## TASK REQUIREMENTS
The line with "#9fb4c6; border-radius:2px; background:#eef3f7;", the line with "0 2px, transparent", and all lines between them in the material below: return these exactly, and no others.

## DATA LISTING
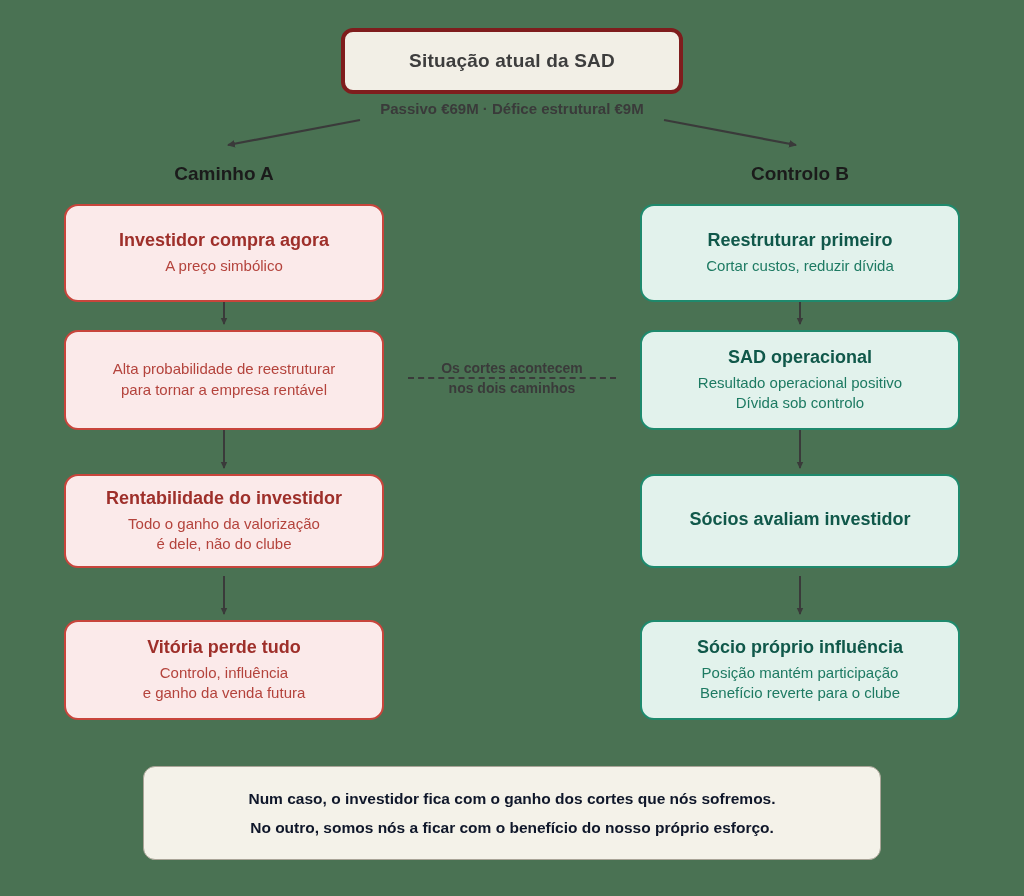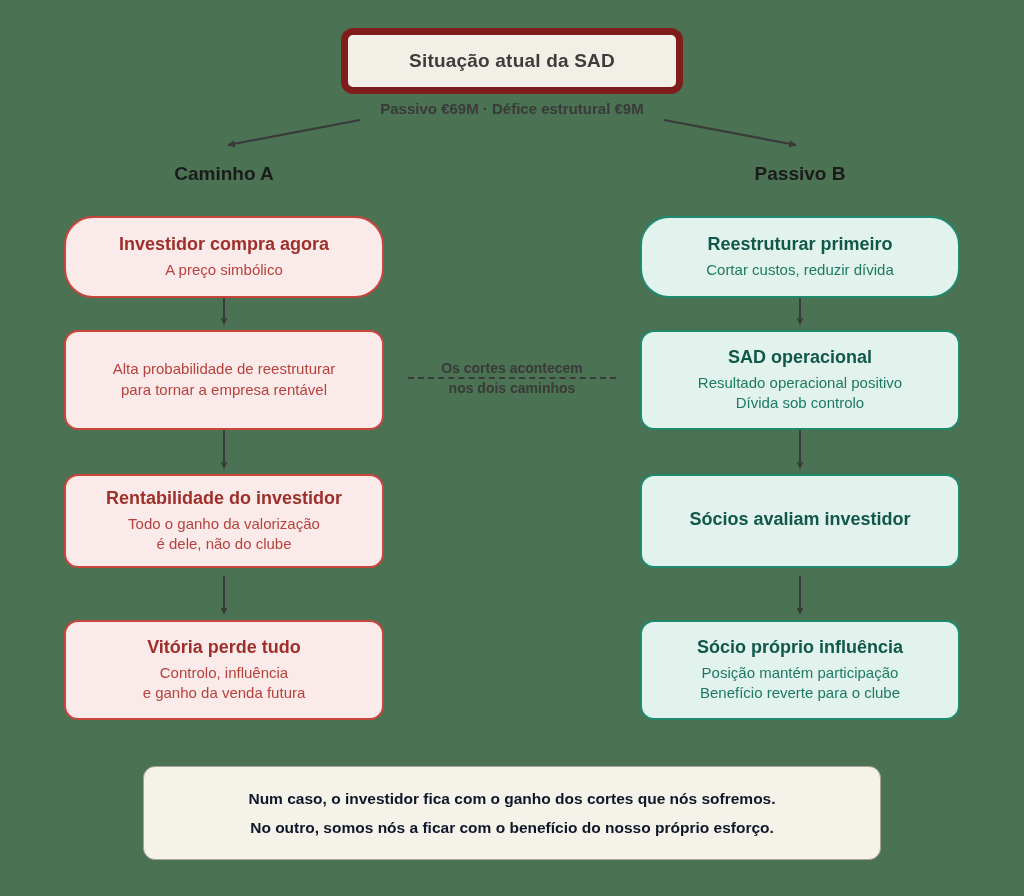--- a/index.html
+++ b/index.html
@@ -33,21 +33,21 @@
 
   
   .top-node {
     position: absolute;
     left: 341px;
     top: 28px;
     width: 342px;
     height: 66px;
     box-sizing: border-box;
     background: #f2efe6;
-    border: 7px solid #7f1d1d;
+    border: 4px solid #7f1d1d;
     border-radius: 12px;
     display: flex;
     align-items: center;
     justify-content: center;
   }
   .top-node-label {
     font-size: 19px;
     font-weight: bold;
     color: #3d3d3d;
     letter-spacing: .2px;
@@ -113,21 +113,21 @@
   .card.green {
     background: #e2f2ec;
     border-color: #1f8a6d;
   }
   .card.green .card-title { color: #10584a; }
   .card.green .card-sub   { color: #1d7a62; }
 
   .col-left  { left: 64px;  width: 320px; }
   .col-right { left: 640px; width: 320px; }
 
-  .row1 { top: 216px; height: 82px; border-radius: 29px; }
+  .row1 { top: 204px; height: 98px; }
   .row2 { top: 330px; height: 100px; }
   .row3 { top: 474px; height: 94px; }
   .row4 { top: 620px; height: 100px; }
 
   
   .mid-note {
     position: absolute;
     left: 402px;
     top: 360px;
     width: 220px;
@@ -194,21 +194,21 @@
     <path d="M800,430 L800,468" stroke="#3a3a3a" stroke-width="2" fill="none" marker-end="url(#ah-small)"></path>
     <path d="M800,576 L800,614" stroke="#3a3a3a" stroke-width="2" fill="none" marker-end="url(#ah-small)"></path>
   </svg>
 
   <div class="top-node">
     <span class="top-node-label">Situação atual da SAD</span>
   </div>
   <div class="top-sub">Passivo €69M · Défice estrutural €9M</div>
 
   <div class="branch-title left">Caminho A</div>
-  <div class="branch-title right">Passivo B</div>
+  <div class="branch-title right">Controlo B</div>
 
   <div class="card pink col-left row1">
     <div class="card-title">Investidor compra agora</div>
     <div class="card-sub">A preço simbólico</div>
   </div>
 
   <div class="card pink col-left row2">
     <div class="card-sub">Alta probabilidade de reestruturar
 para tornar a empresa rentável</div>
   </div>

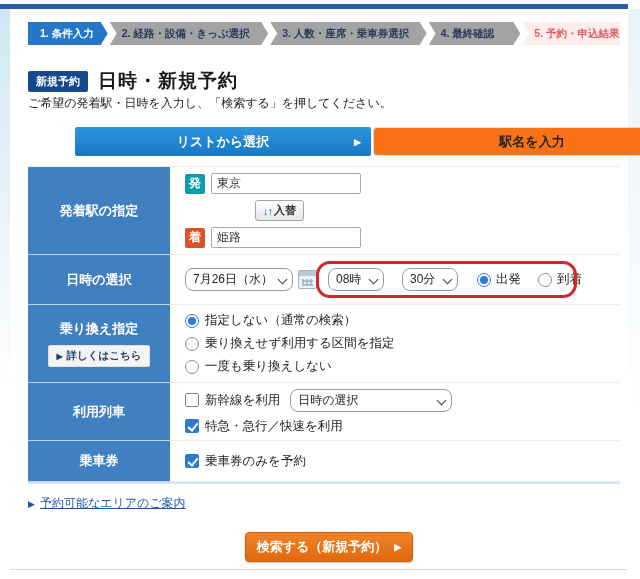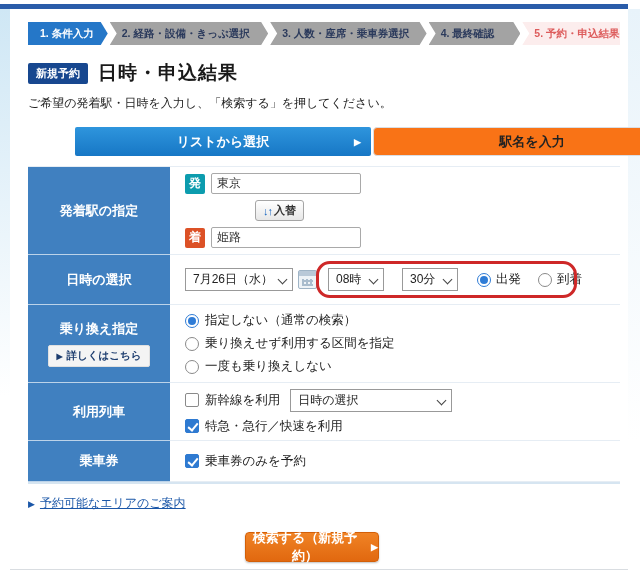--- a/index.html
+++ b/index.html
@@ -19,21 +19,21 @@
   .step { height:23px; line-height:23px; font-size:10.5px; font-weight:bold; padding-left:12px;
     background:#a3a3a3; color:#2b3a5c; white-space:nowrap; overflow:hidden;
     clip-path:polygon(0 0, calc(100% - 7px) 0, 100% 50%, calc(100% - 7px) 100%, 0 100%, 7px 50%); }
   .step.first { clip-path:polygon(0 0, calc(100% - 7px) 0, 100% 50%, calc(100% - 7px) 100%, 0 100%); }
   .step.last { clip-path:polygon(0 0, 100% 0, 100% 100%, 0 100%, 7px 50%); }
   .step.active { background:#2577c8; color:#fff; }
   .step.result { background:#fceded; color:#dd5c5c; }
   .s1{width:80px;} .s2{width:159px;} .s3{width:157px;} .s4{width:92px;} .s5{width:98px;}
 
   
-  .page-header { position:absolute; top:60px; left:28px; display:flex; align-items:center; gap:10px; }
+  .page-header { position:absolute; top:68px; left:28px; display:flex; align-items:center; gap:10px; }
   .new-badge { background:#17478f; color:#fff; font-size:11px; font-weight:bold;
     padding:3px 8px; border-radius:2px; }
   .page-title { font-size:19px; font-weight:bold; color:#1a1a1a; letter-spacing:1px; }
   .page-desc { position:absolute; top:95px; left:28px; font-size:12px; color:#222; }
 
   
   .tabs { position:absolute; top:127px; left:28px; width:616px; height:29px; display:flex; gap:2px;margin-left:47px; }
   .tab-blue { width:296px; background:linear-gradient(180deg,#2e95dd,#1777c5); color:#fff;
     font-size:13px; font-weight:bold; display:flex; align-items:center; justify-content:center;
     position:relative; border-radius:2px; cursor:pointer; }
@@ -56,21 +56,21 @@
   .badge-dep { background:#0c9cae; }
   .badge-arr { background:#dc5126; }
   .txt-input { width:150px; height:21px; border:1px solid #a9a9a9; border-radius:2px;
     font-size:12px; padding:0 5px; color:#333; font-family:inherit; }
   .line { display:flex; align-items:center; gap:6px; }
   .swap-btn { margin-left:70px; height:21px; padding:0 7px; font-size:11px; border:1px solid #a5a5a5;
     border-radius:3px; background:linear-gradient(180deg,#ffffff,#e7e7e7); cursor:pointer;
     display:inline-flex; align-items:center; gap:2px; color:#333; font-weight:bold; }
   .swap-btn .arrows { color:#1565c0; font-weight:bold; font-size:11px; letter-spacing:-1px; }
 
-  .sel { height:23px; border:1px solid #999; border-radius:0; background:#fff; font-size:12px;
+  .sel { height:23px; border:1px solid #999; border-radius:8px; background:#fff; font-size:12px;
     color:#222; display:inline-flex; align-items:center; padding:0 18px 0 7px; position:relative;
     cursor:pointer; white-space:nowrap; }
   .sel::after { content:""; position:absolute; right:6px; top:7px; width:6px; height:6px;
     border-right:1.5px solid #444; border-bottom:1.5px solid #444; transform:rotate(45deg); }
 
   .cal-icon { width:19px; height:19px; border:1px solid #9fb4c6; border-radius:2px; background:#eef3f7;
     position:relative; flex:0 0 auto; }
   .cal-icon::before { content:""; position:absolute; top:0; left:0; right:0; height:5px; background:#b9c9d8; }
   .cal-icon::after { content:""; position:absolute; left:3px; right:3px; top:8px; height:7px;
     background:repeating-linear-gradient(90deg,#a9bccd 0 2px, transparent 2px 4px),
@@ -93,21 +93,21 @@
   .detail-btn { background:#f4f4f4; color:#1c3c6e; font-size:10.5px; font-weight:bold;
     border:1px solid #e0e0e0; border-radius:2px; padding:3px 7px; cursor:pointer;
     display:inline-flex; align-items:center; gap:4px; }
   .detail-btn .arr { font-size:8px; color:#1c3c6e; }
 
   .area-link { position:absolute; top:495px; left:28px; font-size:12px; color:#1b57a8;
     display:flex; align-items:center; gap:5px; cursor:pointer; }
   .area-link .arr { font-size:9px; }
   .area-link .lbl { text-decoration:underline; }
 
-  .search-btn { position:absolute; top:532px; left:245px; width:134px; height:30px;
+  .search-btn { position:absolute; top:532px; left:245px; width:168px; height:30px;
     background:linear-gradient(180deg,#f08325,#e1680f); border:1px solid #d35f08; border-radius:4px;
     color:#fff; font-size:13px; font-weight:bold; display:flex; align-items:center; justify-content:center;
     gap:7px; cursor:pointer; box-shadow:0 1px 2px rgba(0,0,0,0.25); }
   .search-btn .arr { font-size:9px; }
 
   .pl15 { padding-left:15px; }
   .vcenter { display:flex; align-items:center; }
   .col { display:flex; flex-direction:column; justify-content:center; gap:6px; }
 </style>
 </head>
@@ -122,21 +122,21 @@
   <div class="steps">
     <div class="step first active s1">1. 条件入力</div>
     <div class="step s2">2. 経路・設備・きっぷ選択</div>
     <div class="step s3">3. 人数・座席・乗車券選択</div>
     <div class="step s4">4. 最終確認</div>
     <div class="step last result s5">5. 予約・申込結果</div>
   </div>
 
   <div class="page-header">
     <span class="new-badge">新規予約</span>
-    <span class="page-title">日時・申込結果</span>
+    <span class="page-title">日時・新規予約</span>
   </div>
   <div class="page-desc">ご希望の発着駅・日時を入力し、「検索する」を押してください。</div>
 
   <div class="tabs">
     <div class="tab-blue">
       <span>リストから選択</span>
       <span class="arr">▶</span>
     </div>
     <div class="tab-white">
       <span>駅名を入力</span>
--
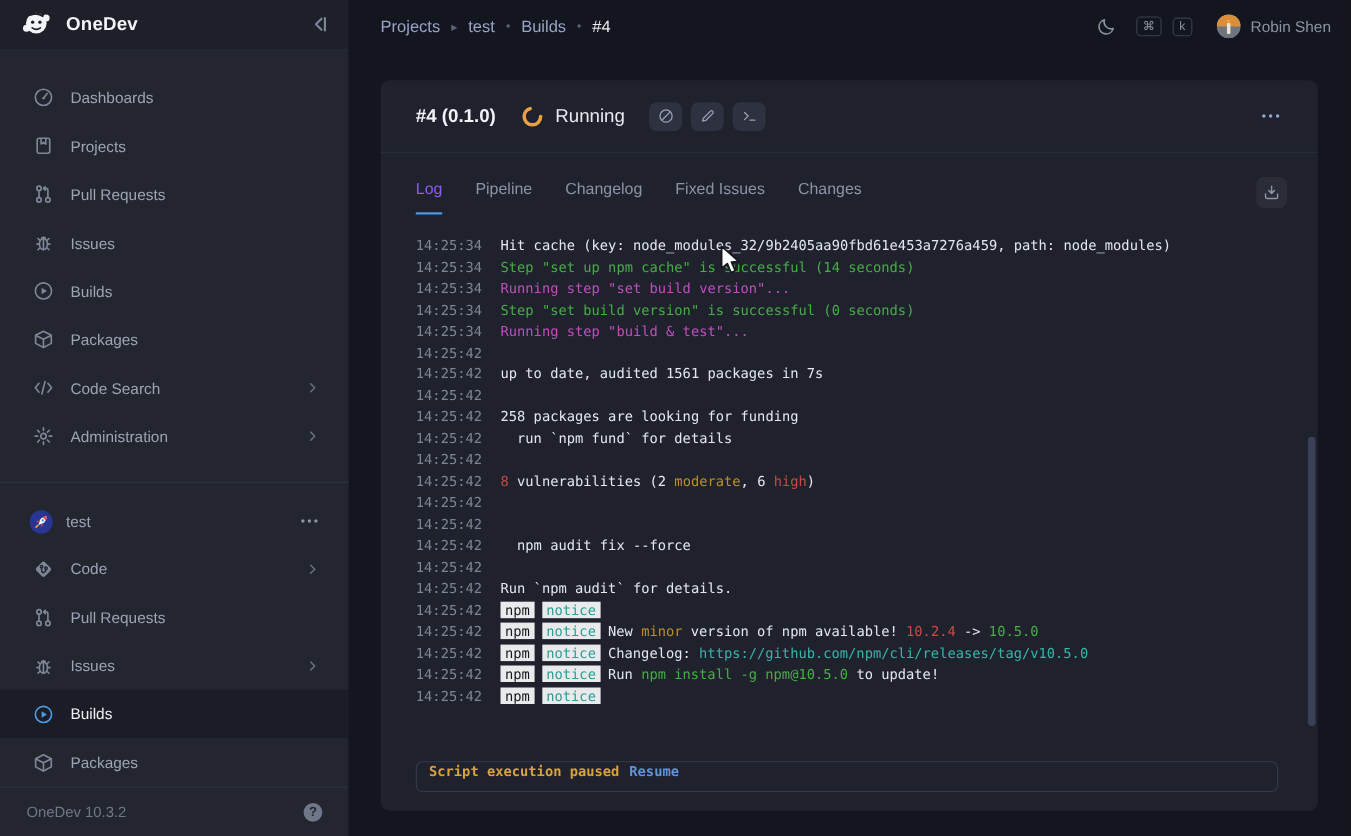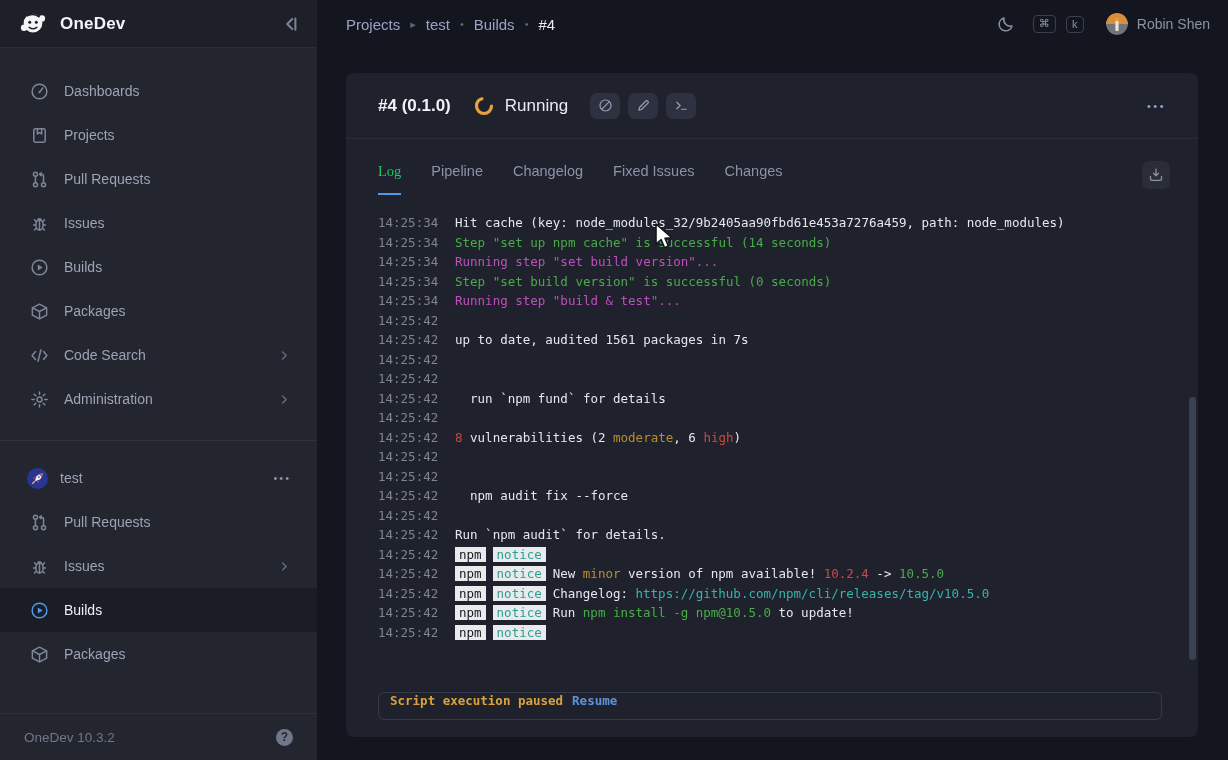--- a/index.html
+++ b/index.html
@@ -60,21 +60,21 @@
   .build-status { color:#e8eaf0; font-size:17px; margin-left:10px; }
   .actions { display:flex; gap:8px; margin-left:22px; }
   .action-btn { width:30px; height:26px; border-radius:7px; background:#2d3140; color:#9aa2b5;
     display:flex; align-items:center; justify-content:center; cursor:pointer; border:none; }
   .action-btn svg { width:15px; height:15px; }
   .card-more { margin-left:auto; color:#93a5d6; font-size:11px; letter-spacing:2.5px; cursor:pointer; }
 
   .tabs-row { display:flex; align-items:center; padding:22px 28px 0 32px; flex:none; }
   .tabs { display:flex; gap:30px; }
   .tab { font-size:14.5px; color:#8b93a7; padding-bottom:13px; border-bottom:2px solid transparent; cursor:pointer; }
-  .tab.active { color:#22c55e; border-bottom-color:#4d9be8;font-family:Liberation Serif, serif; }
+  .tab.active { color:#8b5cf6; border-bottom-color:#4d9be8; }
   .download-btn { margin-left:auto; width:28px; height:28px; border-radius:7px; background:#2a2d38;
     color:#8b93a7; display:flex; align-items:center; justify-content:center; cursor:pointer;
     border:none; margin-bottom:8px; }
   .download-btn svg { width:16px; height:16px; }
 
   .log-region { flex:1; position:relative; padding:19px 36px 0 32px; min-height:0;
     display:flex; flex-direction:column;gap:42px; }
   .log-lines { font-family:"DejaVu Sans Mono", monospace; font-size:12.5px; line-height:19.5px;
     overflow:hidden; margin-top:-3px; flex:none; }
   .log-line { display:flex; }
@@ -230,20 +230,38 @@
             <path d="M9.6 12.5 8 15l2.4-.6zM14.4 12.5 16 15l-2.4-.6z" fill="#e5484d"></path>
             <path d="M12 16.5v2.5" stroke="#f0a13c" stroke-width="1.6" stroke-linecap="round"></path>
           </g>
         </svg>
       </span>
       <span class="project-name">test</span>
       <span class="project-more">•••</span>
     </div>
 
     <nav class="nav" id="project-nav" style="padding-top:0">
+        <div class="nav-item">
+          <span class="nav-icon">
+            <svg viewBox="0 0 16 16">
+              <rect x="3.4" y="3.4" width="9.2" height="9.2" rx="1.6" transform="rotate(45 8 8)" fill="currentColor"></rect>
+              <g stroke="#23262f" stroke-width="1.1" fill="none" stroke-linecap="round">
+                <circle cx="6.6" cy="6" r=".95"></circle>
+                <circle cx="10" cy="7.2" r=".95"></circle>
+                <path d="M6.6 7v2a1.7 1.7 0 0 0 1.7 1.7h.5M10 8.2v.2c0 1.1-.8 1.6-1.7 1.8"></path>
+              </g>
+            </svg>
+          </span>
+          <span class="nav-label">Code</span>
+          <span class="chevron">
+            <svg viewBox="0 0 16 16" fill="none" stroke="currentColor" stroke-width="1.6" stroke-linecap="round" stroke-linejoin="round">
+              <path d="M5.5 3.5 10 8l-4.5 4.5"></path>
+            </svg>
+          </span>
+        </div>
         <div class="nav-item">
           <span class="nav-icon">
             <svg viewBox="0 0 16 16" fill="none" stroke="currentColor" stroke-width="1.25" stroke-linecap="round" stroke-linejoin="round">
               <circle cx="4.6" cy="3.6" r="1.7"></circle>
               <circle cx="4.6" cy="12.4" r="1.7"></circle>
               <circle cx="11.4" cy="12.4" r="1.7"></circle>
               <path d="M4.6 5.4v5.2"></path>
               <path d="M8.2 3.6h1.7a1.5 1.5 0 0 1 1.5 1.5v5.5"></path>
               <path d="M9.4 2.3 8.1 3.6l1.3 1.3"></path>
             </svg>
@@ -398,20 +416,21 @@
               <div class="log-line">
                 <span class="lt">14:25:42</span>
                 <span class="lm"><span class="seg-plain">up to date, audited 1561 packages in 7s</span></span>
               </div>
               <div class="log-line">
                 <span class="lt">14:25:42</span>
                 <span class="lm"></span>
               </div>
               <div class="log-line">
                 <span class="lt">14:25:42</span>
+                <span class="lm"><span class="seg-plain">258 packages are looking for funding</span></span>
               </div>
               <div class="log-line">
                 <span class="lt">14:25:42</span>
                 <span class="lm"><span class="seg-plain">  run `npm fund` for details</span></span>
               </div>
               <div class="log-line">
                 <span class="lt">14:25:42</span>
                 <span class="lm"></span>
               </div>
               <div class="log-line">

## EXERCISE ANSWER
   .cal-icon { width:19px; height:19px; border:1px solid #9fb4c6; border-radius:2px; background:#eef3f7;
     position:relative; flex:0 0 auto; }
   .cal-icon::before { content:""; position:absolute; top:0; left:0; right:0; height:5px; background:#b9c9d8; }
   .cal-icon::after { content:""; position:absolute; left:3px; right:3px; top:8px; height:7px;
     background:repeating-linear-gradient(90deg,#a9bccd 0 2px, transparent 2px 4px),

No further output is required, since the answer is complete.